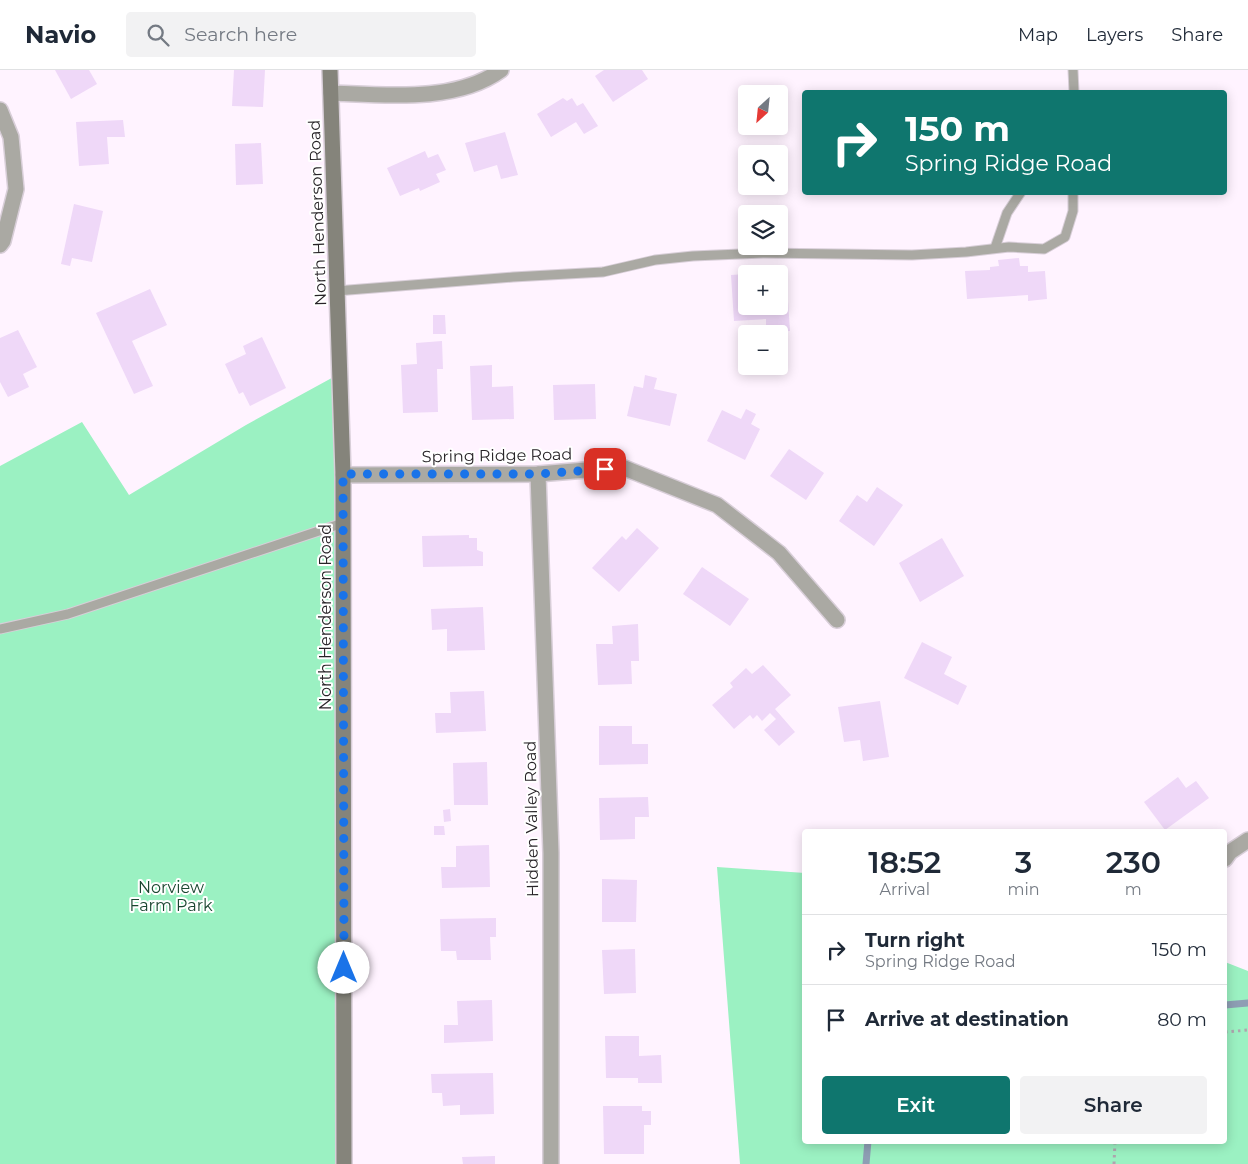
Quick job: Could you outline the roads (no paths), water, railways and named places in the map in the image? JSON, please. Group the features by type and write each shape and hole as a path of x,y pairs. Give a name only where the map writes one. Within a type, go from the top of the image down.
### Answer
{"street":[{"name":"North Henderson Road","path":"330,70 343,474 344,1164"},
{"path":"331,93 410,96 462,88 488,79 501,70"},
{"path":"0,110 11,137 16,189 3,241 0,245"},
{"name":"Spring Ridge Road","path":"343,474 538,474 622,467 717,505 779,553 837,620"},
{"name":"Hidden Valley Road","path":"538,474 551,853 551,1164"},
{"path":"1227,856 1248,840"}],"lane":[{"path":"1073,70 1074,90"},
{"path":"995,248 1007,213 1019,195"},
{"path":"336,291 603,272 655,260 693,256 763,252 912,255 1009,247 1044,249 1065,237 1073,211 1073,195"},
{"path":"0,629 68,614 343,523"}],"waterway":[{"path":"1227,1005 1248,1003"},
{"path":"866,1164 868,1144"}],"park label":[{"name":"Norview Farm Park","path":"171,896"}]}
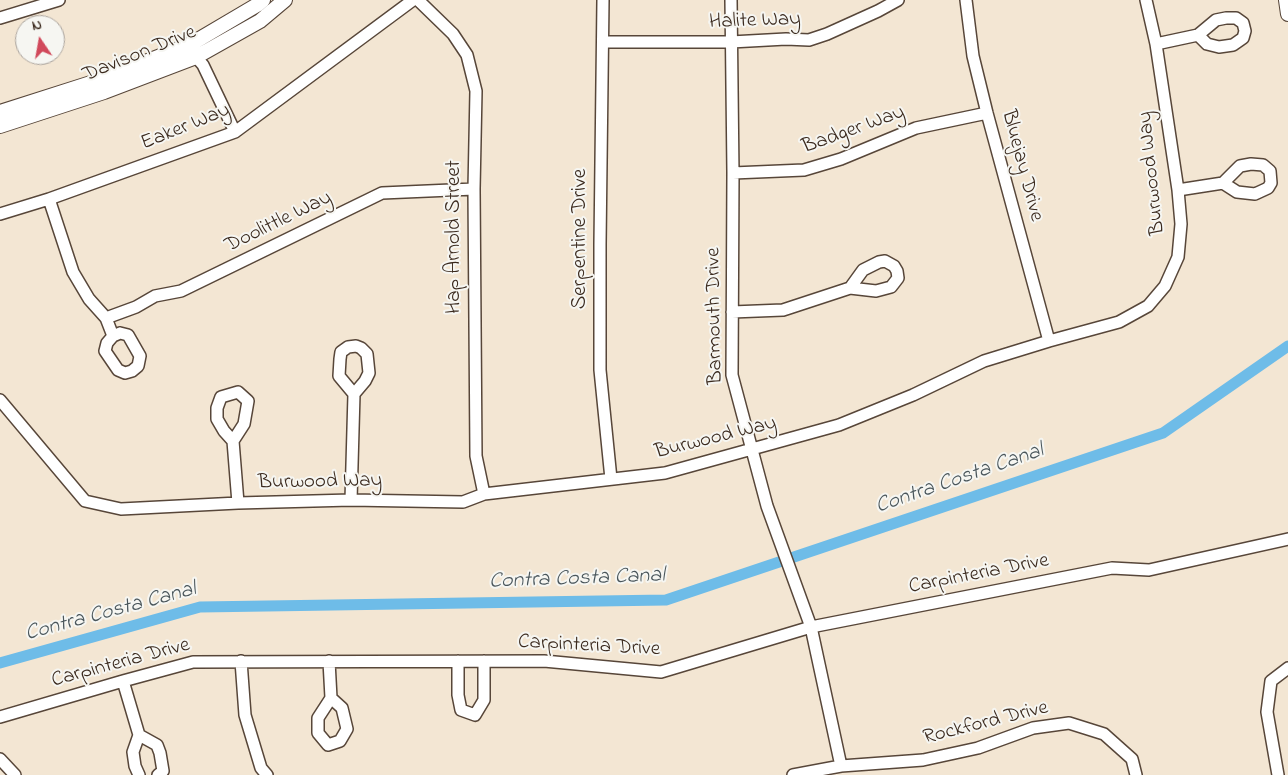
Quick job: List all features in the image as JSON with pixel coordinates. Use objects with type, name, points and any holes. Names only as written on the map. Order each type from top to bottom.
[{"type":"main road","name":"Davison Drive","points":[[0,112],[97,81],[190,44],[263,0]]},
{"type":"main road","name":"Davison Drive","points":[[0,126],[104,92],[196,57],[260,21],[286,0]]},
{"type":"main road","points":[[1286,0],[1288,14]]},
{"type":"street","points":[[0,18],[58,0]]},
{"type":"street","name":"Eaker Way","points":[[0,214],[49,199],[235,132],[413,0]]},
{"type":"street","name":"Hap Arnold Street","points":[[418,0],[452,34],[468,54],[476,91],[474,189],[476,456],[484,494]]},
{"type":"street","name":"Serpentine Drive","points":[[603,0],[600,370],[611,479]]},
{"type":"street","name":"Barmouth Drive","points":[[731,0],[733,173],[732,376],[767,506],[778,533],[793,581],[812,628],[841,766]]},
{"type":"street","name":"Halite Way","points":[[603,42],[809,40],[827,34],[898,0]]},
{"type":"street","name":"Bluejay Drive","points":[[966,0],[974,56],[987,113],[1049,340]]},
{"type":"street","name":"Burwood Way","points":[[0,400],[85,501],[121,509],[351,500],[463,502],[484,494],[665,474],[839,425],[913,395],[984,361],[1049,340],[1119,322],[1148,306],[1165,286],[1178,257],[1181,224],[1178,190],[1156,44],[1146,0]]},
{"type":"street","points":[[1156,44],[1198,35]]},
{"type":"street","points":[[190,44],[196,57],[203,65],[235,132]]},
{"type":"street","name":"Badger Way","points":[[733,173],[804,170],[841,159],[916,128],[987,113]]},
{"type":"street","points":[[1178,190],[1223,183]]},
{"type":"street","name":"Doolittle Way","points":[[106,318],[136,307],[155,296],[181,291],[382,193],[474,189]]},
{"type":"street","points":[[49,199],[73,272],[89,299],[106,318],[113,336]]},
{"type":"street","points":[[732,312],[783,310],[850,288]]},
{"type":"street","points":[[351,500],[354,394]]},
{"type":"street","points":[[233,441],[238,503]]},
{"type":"street","name":"Carpinteria Drive","points":[[0,717],[193,662],[544,661],[661,672],[812,628],[1112,568],[1149,570],[1288,539]]},
{"type":"street","points":[[241,661],[245,715],[261,768],[267,775]]},
{"type":"street","points":[[329,661],[331,698]]},
{"type":"street","points":[[458,661],[458,695],[461,710],[475,715],[484,700],[484,661]]},
{"type":"street","points":[[1278,775],[1267,712],[1271,681],[1288,668]]},
{"type":"street","points":[[123,681],[139,735],[133,752],[135,766],[139,775]]},
{"type":"street","name":"Rockford Drive","points":[[793,775],[841,766],[923,760],[978,748],[1033,728],[1069,723],[1104,734],[1132,759],[1136,775]]},
{"type":"street","points":[[139,735],[157,745],[163,771],[158,775]]},
{"type":"street","points":[[0,760],[16,775]]},
{"type":"waterway","name":"Contra Costa Canal","points":[[0,663],[200,607],[666,600],[1163,433],[1288,346]]}]
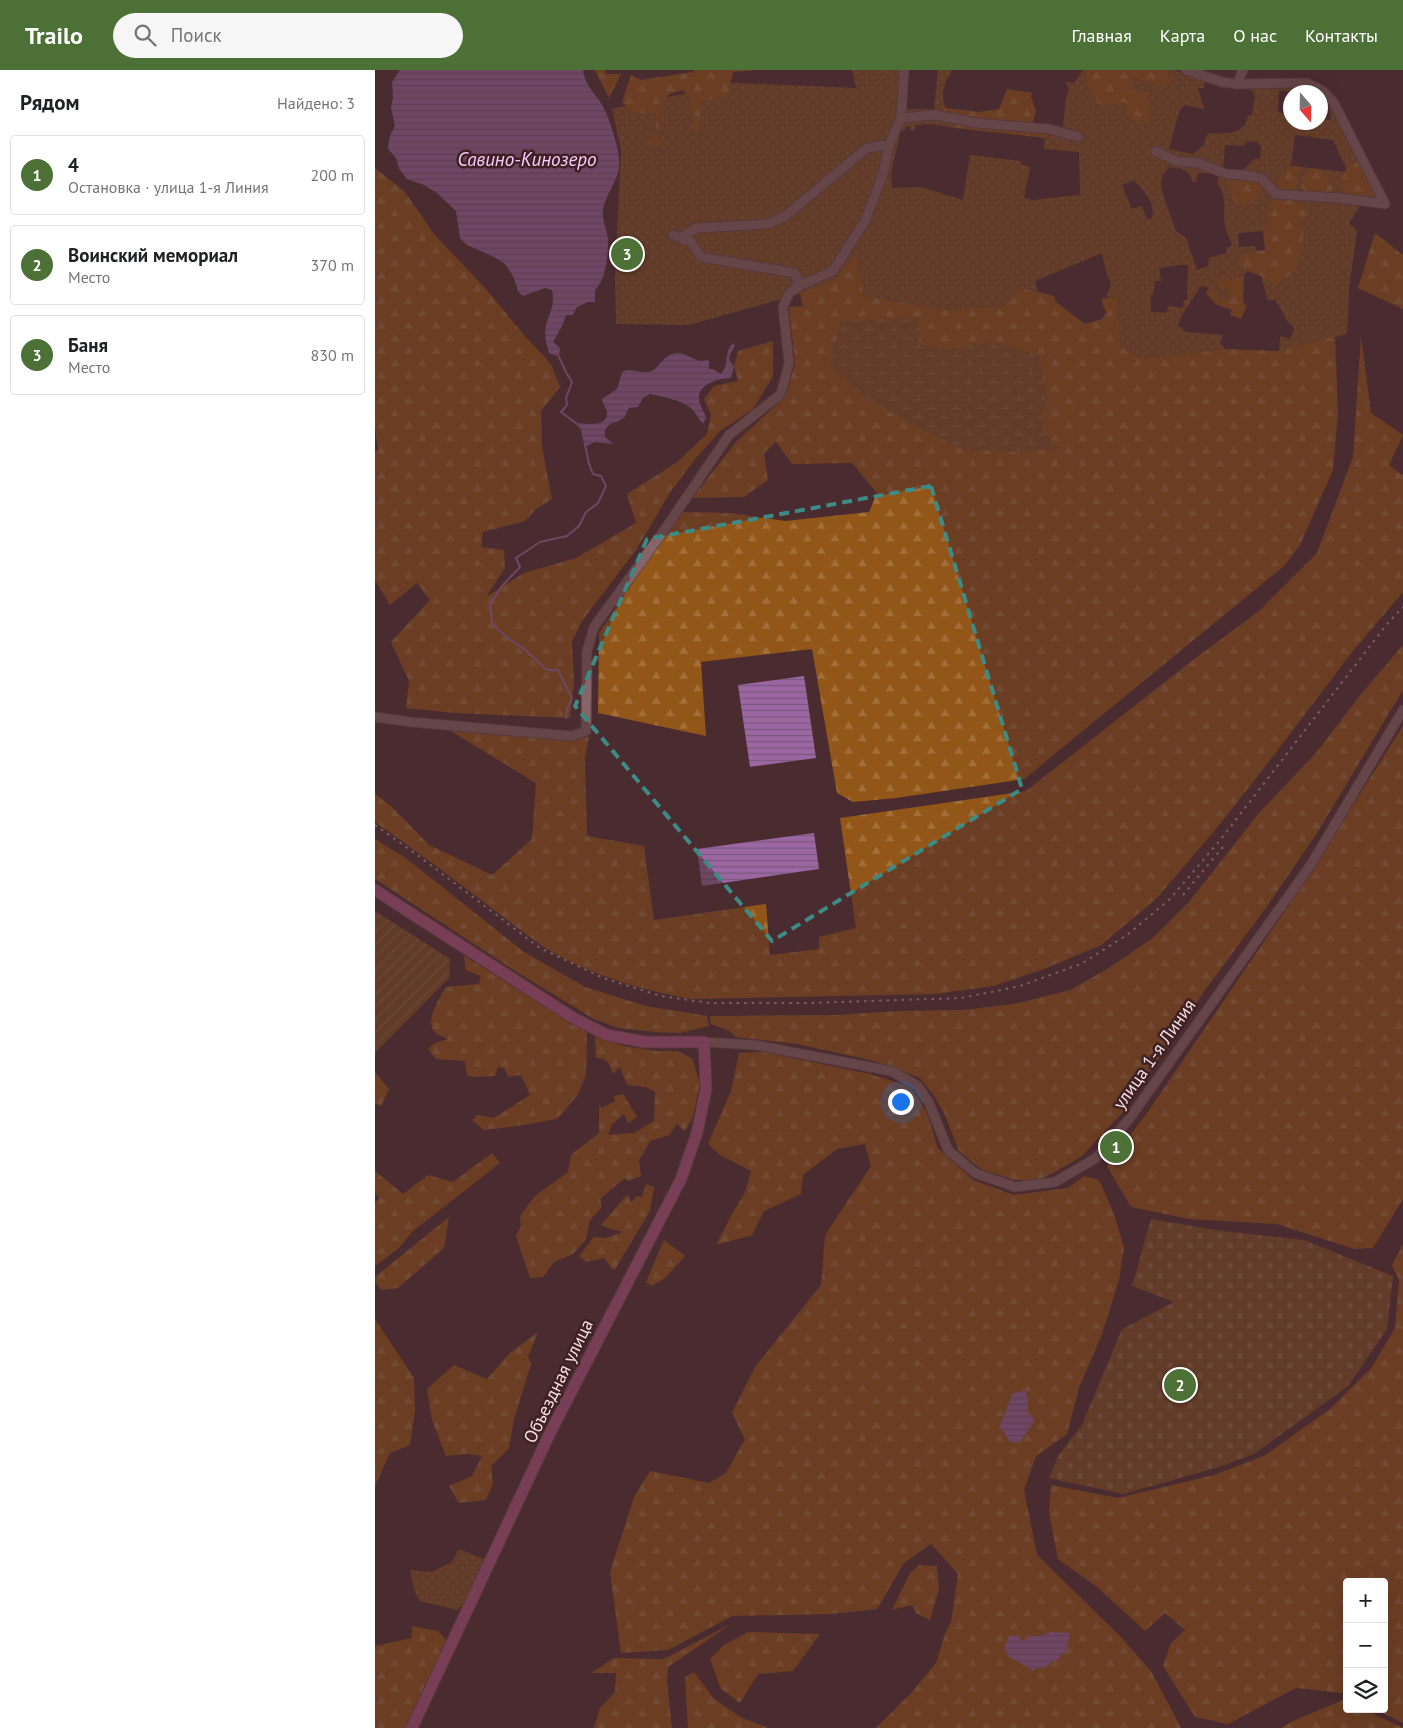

Exercise: With the pictures omitted, the material is to be transcribed exactly.

Task response:
Quick job: Could you outline the roads (no paths), water, railways and named places in the map in the image? JSON, please. Group the features by type and write each shape and hole as a path of x,y pairs. Give a name only where the map writes one. Within a type, go from the top of the image down.
### Answer
{"street":[{"name":"North Henderson Road","path":"330,70 343,474 344,1164"},
{"path":"331,93 410,96 462,88 488,79 501,70"},
{"path":"0,110 11,137 16,189 3,241 0,245"},
{"name":"Spring Ridge Road","path":"343,474 538,474 622,467 717,505 779,553 837,620"},
{"name":"Hidden Valley Road","path":"538,474 551,853 551,1164"},
{"path":"1227,856 1248,840"}],"lane":[{"path":"1073,70 1074,90"},
{"path":"995,248 1007,213 1019,195"},
{"path":"336,291 603,272 655,260 693,256 763,252 912,255 1009,247 1044,249 1065,237 1073,211 1073,195"},
{"path":"0,629 68,614 343,523"}],"waterway":[{"path":"1227,1005 1248,1003"},
{"path":"866,1164 868,1144"}],"park label":[{"name":"Norview Farm Park","path":"171,896"}]}
Quick job: List all features in the image as JSON with pixel coordinates. Use objects with type, name, points and any holes. Names only as written on the map. Order each type from top to bottom.
[{"type":"main road","name":"Davison Drive","points":[[0,112],[97,81],[190,44],[263,0]]},
{"type":"main road","name":"Davison Drive","points":[[0,126],[104,92],[196,57],[260,21],[286,0]]},
{"type":"main road","points":[[1286,0],[1288,14]]},
{"type":"street","points":[[0,18],[58,0]]},
{"type":"street","name":"Eaker Way","points":[[0,214],[49,199],[235,132],[413,0]]},
{"type":"street","name":"Hap Arnold Street","points":[[418,0],[452,34],[468,54],[476,91],[474,189],[476,456],[484,494]]},
{"type":"street","name":"Serpentine Drive","points":[[603,0],[600,370],[611,479]]},
{"type":"street","name":"Barmouth Drive","points":[[731,0],[733,173],[732,376],[767,506],[778,533],[793,581],[812,628],[841,766]]},
{"type":"street","name":"Halite Way","points":[[603,42],[809,40],[827,34],[898,0]]},
{"type":"street","name":"Bluejay Drive","points":[[966,0],[974,56],[987,113],[1049,340]]},
{"type":"street","name":"Burwood Way","points":[[0,400],[85,501],[121,509],[351,500],[463,502],[484,494],[665,474],[839,425],[913,395],[984,361],[1049,340],[1119,322],[1148,306],[1165,286],[1178,257],[1181,224],[1178,190],[1156,44],[1146,0]]},
{"type":"street","points":[[1156,44],[1198,35]]},
{"type":"street","points":[[190,44],[196,57],[203,65],[235,132]]},
{"type":"street","name":"Badger Way","points":[[733,173],[804,170],[841,159],[916,128],[987,113]]},
{"type":"street","points":[[1178,190],[1223,183]]},
{"type":"street","name":"Doolittle Way","points":[[106,318],[136,307],[155,296],[181,291],[382,193],[474,189]]},
{"type":"street","points":[[49,199],[73,272],[89,299],[106,318],[113,336]]},
{"type":"street","points":[[732,312],[783,310],[850,288]]},
{"type":"street","points":[[351,500],[354,394]]},
{"type":"street","points":[[233,441],[238,503]]},
{"type":"street","name":"Carpinteria Drive","points":[[0,717],[193,662],[544,661],[661,672],[812,628],[1112,568],[1149,570],[1288,539]]},
{"type":"street","points":[[241,661],[245,715],[261,768],[267,775]]},
{"type":"street","points":[[329,661],[331,698]]},
{"type":"street","points":[[458,661],[458,695],[461,710],[475,715],[484,700],[484,661]]},
{"type":"street","points":[[1278,775],[1267,712],[1271,681],[1288,668]]},
{"type":"street","points":[[123,681],[139,735],[133,752],[135,766],[139,775]]},
{"type":"street","name":"Rockford Drive","points":[[793,775],[841,766],[923,760],[978,748],[1033,728],[1069,723],[1104,734],[1132,759],[1136,775]]},
{"type":"street","points":[[139,735],[157,745],[163,771],[158,775]]},
{"type":"street","points":[[0,760],[16,775]]},
{"type":"waterway","name":"Contra Costa Canal","points":[[0,663],[200,607],[666,600],[1163,433],[1288,346]]}]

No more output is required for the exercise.